Danni Askini, directrice de la Gender and Justice League, une association de défense des droits des personnes issues de la communauté LGBTQ+, explique que cette loi 5599 est aussi un moyen de protéger les enfants des autres Etats qui se rendent dans celui de Washington, ainsi que leur famille. 

"Dans plusieurs États américains, le fait que les parents sachent que leurs enfants peuvent rechercher des soins d'affirmation du genre dans l'État de Washington peut servir de base à des poursuites pour 'facilitation des soins d'affirmation du genre' ou 'facilitation de l'avortement'. Par conséquent, la notification de la présence d'un mineur dans l'État de Washington et de sa demande de soins d'affirmation du genre peut exposer les parents ou le jeune à des poursuites si ce dernier retourne dans son État d'origine. Cette loi vise à permettre aux refuges de contacter d'abord l'État de Washington et d'engager des professionnels qualifiés de la protection de l'enfance dans ces cas avant d'impliquer les parents. [Ils] ont plus de temps pour faire face à la situation juridique de plus en plus complexe créée par les États qui cherchent à criminaliser l'avortement et les soins d'affirmation du genre", précise-t-elle. 

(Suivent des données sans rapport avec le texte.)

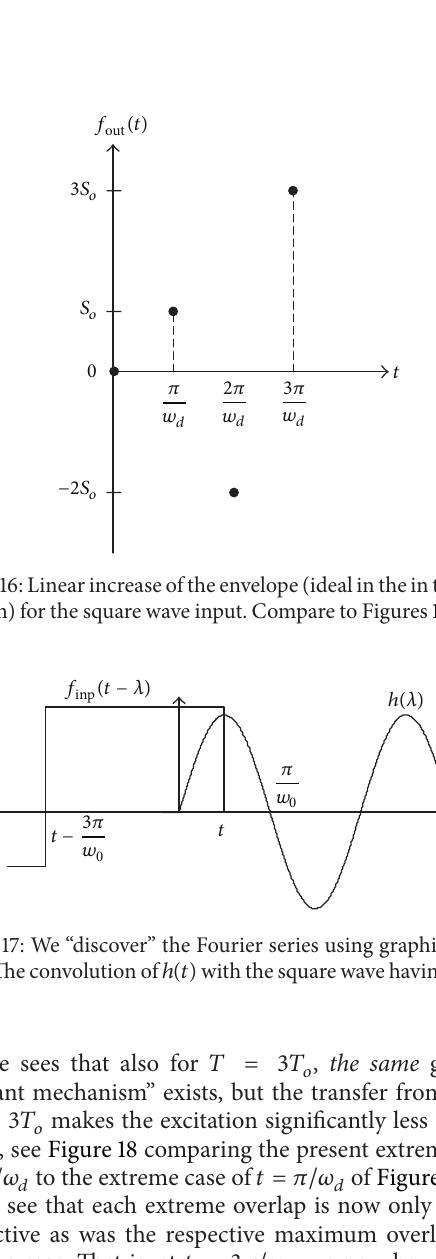
One sees that also for 𝑇 = 3𝑇 𝑜 , the same geometric “resonant mechanism” exists, but the transfer from 𝑇 = 𝑇 𝑜 to 𝑇 = 3𝑇 𝑜 makes the excitation significantly less intensive. Indeed, see Figure 18 comparing the present extreme case of 𝑡 = 𝜋/𝜔 𝑡 = 3𝜋/𝜔 𝑑 to the extreme case of 𝑑 of Figure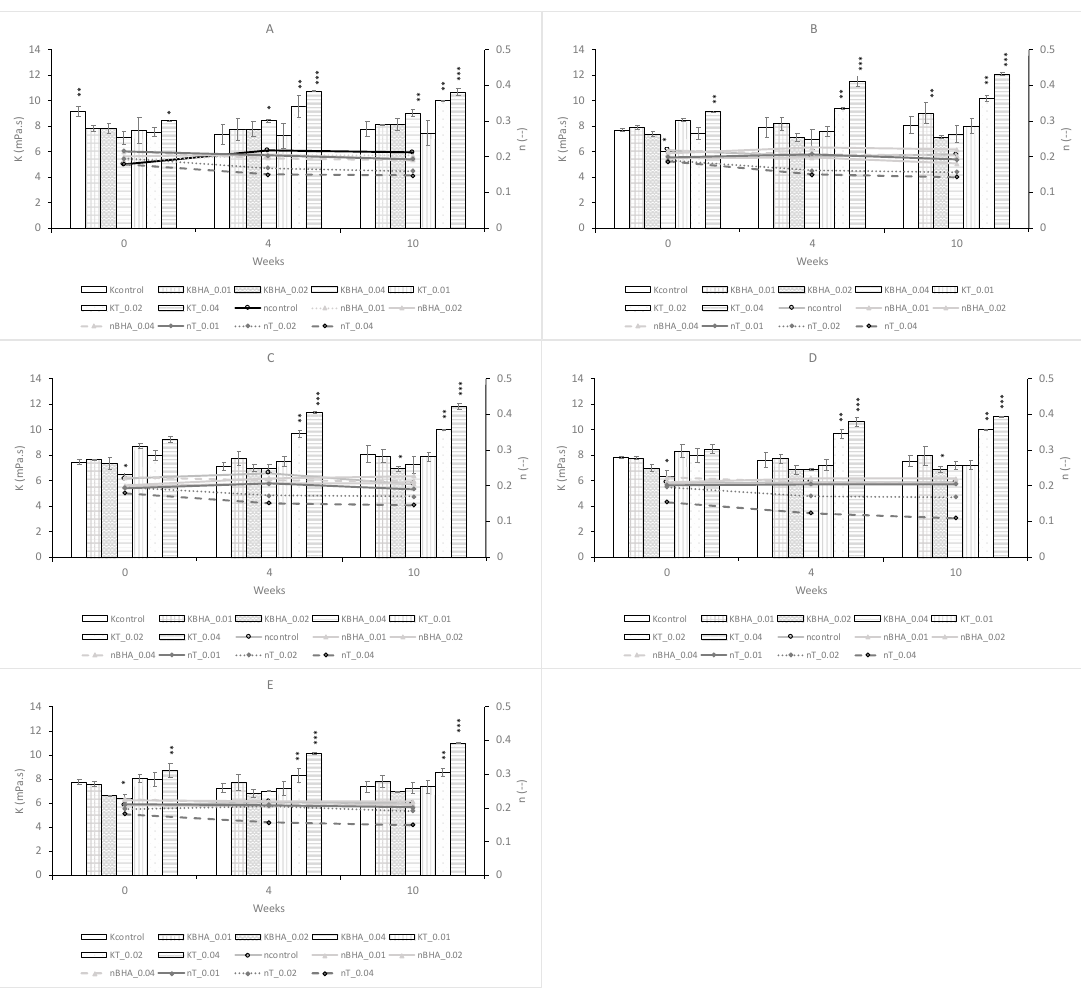
Figure 2. Effect of adding thyme extract and BHA, at different concentrations (0.01 %, 0.02 %, and 0.04 %) on rheological characterization, with determination of consistency index (Kc, KBHA, KT) and fluid behavior index (nc, nBHA, nT), under storage conditions (37 °C for 10 weeks). Bars mean standard deviation ( n = 4). Level of significance for the one-way ANOVA test: * P < 0.05 ; ** P < 0.01 ; *** P < 0.001. ( A ) 100% germ wheat oil and 0% almond oil. ( B ) 75% Germ wheat oil and 25% almond oil. ( C ) 50% Germ wheat oil and 50% almond oil. ( D ) 25% Germ wheat oil and 75% almond oil. ( E ) 0% Germ wheat oil and 100% almond oil.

Depuis janvier 2023, 29 nouvelles lois restreignant les droits des personnes transgenres ont été adoptées dans 14 Etats américains, selon une analyse des données de la puissante association de droits civiques ACLU, publiée mi-avril par le Washington Post. 

Décriant les effets irréversibles de certains traitements d'affirmation de genre, les élus d'une douzaine d'Etats, dont l'Idaho, l'Indiana ou la Géorgie, ont adopté des lois pour les interdire, avec parfois des sanctions pour les médecins qui enfreindraient la règle.

Au-delà des lois sur les soins médicaux, ces Etats multiplient aussi les textes pour interdire aux élèves transgenres d'utiliser les toilettes du genre auxquels ils s'identifient ou encore pour exclure les jeunes filles transgenres des équipes sportives féminines. 

Selon un sondage réalisé par le Trevor Project, une associationqui œuvre auprès des jeunes LGBT+, 86% des jeunes transgenres ou non binaires disent que cette frénésie législative a eu un impact négatif sur leur santé mentale.

Plus de 56% des jeunes transgenres ont eu des idées suicidaires au cours de leur vie et 31% ont fait au moins une tentative de suicide, selon l'Académie américaine de pédiatrie. Ils sont également plus sujets à la dépression, à l'anxiété, aux troubles alimentaires, aux conduites à risque et aux mutilations que le reste des adolescents.

"Les études montrent que ces jeunes se sentent mieux quand ils ont les moyens d'exprimer le genre qu'ils perçoivent être le leur", avec des bloqueurs de puberté ou des traitements hormonaux, soulignait Jack Drescher, professeur de psychiatrie à l'université Columbia, dans une dépêche de l'AFP publiée le 7 avril 2023.

Joe Biden écrivait le 31 mars 2023, dans un communiqué marquant la Journée internationale de la visibilité transgenre, que les attaques contre les personnes transgenres "devaient cesser", dénonçant les restrictions mises en place par certains Etats conservateurs sur l'accès des mineurs à des procédures médicales de transition. "Personne ne devrait avoir besoin de courage pour être soi-même", ajoutait le président des Etats-Unis.